A case in King County is forcing us, once again, to consider this question. According to reports, someone trying to open a gay bar on Capitol Hill in Seattle requested print services from a printer in Kent. According to the owner of the print shop, the material he was asked to print contained content he was uncomfortable with, so he made the decision not to print it.
We don't know what kind of conversations took place in the print shop, but we do know that the following email was ultimately sent to the bar owners. According to the owner of the print shop, it was sent without his approval by a part-time employee.
"My boss had decided that we won't be able to print for your bar. Not that we're against homosexuals at all, but because knowing that our printed products will be advertising and promoting the kind of lifestyle that goes against our morals is something that he can't bring himself to do. "
While this employee probably does not have a public relations career in her future, the more important question is whether or not the position taken by the print shop is one of the freedoms and individual business owner should have.
The print shop owner insists that the refusal to print was not because the customers are gay.This is almost certainly true. If the same customers had asked for fliers advertising Girl Scout cookies, there would not be an issue.

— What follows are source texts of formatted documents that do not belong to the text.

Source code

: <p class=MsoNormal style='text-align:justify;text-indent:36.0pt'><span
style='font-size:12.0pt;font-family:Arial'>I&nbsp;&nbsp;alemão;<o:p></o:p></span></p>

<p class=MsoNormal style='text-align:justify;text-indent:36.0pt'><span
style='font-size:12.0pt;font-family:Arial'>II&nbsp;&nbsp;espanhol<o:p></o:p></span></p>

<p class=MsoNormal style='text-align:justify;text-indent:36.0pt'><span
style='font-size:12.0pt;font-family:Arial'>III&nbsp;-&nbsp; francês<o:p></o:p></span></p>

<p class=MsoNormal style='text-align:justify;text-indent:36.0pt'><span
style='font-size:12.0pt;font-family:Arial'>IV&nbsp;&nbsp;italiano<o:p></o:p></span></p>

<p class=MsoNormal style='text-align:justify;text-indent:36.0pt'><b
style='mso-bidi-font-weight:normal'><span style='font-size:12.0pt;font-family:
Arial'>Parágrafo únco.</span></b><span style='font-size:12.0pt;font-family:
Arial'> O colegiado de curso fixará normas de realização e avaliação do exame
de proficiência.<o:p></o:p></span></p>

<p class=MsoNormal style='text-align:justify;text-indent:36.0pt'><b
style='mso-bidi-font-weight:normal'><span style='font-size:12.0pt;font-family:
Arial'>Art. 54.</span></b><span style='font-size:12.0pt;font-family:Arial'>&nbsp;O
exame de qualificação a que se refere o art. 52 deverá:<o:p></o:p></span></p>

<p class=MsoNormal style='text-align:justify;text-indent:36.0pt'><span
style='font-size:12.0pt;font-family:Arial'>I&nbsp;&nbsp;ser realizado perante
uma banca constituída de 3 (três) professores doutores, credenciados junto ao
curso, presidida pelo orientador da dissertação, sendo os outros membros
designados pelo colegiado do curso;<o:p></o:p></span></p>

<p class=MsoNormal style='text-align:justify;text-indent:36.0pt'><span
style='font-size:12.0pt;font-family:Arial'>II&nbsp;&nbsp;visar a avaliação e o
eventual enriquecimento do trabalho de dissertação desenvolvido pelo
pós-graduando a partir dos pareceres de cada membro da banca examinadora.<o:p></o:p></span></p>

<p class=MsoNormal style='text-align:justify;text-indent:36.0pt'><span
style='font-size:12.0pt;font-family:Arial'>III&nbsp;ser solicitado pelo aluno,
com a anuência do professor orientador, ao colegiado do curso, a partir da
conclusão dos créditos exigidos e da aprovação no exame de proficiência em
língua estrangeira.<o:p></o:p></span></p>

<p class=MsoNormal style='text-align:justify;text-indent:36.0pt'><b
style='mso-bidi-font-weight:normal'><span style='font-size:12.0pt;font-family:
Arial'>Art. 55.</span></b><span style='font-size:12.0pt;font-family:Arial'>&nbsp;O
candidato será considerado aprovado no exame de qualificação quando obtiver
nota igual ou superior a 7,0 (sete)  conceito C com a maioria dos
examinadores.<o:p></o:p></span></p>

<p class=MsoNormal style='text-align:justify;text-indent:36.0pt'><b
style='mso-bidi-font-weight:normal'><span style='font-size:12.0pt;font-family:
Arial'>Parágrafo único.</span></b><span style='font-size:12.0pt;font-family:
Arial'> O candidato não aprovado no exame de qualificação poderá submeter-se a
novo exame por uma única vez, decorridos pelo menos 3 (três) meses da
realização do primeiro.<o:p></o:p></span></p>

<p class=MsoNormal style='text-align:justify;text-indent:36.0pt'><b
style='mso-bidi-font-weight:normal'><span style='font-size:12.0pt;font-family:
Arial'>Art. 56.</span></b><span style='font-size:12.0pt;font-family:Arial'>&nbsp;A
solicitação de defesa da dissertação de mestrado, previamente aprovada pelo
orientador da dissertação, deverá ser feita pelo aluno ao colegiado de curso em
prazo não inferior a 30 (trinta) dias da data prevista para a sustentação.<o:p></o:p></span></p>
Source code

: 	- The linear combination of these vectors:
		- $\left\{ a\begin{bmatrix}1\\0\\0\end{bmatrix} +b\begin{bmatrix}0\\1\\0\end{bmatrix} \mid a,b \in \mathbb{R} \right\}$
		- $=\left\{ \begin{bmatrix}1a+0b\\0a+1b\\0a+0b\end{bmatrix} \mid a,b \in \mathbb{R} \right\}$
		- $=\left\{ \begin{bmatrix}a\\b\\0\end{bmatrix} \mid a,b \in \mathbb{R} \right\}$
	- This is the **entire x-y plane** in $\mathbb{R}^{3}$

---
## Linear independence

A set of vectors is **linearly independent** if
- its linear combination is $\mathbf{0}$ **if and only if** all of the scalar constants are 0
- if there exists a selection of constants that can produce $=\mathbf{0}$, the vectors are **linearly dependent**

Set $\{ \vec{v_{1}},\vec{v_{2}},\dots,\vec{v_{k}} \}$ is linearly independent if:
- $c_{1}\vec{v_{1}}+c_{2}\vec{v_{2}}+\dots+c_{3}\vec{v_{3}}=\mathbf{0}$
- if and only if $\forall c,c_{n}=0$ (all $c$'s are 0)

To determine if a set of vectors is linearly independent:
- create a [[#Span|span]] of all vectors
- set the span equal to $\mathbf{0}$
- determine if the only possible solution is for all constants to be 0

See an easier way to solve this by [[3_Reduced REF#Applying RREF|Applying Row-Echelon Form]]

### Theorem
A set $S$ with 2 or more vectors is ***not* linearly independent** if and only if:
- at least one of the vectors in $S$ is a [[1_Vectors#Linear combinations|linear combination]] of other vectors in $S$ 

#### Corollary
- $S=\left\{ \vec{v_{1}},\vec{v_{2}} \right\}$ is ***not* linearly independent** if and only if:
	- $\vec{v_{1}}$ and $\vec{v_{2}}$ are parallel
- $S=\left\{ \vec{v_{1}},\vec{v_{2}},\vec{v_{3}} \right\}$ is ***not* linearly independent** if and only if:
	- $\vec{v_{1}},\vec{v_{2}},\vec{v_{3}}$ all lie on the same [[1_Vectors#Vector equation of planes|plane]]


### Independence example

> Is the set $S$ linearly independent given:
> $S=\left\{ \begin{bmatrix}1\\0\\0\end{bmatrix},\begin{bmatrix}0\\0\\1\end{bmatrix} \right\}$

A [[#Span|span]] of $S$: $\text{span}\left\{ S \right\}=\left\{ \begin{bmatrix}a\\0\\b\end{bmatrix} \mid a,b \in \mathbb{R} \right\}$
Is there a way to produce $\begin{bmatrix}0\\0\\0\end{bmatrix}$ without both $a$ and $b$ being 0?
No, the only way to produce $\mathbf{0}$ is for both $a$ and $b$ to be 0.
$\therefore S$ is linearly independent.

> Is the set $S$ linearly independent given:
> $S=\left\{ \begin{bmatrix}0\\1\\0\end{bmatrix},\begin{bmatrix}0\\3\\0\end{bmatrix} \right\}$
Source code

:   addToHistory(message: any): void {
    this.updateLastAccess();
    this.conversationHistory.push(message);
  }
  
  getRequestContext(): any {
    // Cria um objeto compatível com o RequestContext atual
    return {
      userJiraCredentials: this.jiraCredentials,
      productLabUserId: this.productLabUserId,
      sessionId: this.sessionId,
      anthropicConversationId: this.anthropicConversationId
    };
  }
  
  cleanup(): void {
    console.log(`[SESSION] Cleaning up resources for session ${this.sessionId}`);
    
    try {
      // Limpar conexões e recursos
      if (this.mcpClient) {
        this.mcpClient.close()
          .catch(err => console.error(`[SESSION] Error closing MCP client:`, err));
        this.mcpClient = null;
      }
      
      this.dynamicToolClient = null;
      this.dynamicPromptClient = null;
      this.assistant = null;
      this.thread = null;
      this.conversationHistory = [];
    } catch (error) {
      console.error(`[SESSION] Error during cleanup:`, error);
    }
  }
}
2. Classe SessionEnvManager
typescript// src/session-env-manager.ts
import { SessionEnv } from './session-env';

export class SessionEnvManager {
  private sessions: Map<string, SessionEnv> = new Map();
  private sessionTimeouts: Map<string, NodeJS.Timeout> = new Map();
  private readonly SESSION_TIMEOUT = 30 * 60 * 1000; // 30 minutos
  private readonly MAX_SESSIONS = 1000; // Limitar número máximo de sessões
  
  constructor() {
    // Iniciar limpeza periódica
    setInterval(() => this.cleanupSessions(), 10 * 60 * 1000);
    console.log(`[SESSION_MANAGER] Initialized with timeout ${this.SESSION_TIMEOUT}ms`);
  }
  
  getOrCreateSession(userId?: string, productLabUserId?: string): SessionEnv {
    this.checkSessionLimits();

But they didn't. They asked for a flier that advertised "Bad-A** bartenders" and "No Bull****drinks". The flier also referenced "less tudes" and "more dudes" in combination with a rainbow flag. Like it or not, that flier represents a perspective and a value system that some (hundreds of millions) Americans are not entirely comfortable with.
Why the outrage then? Aren't we supposed to celebrate our differences?
If the shop owner had refused to do work for a strip-club, a casino, or a fortune teller, no one would care. Nor would we demand a gay printer to do a print job for Exodus International, a ministry that helps people leave the gay lifestyle.
In America, after all, we respect the fact that not everyone is like us and we recognize that the chance to make different choices without the threat of harassment from our neighbors or our government is part of what makes us special. At least we used to.
The fact that this is a story illustrates how much some "liberals" resent individual freedom.
In fact, the American Civil Liberties Union (ACLU) has offered to provide legal assistance in the event the customer wants to take legal action against the printer. Apparently their concept of "liberty"means the "liberty" to force people to do work for you but does not include the "liberty" to run your business in a way that is consistent with your personal beliefs. If you haven't been already, let me be the first to welcome to opposite world.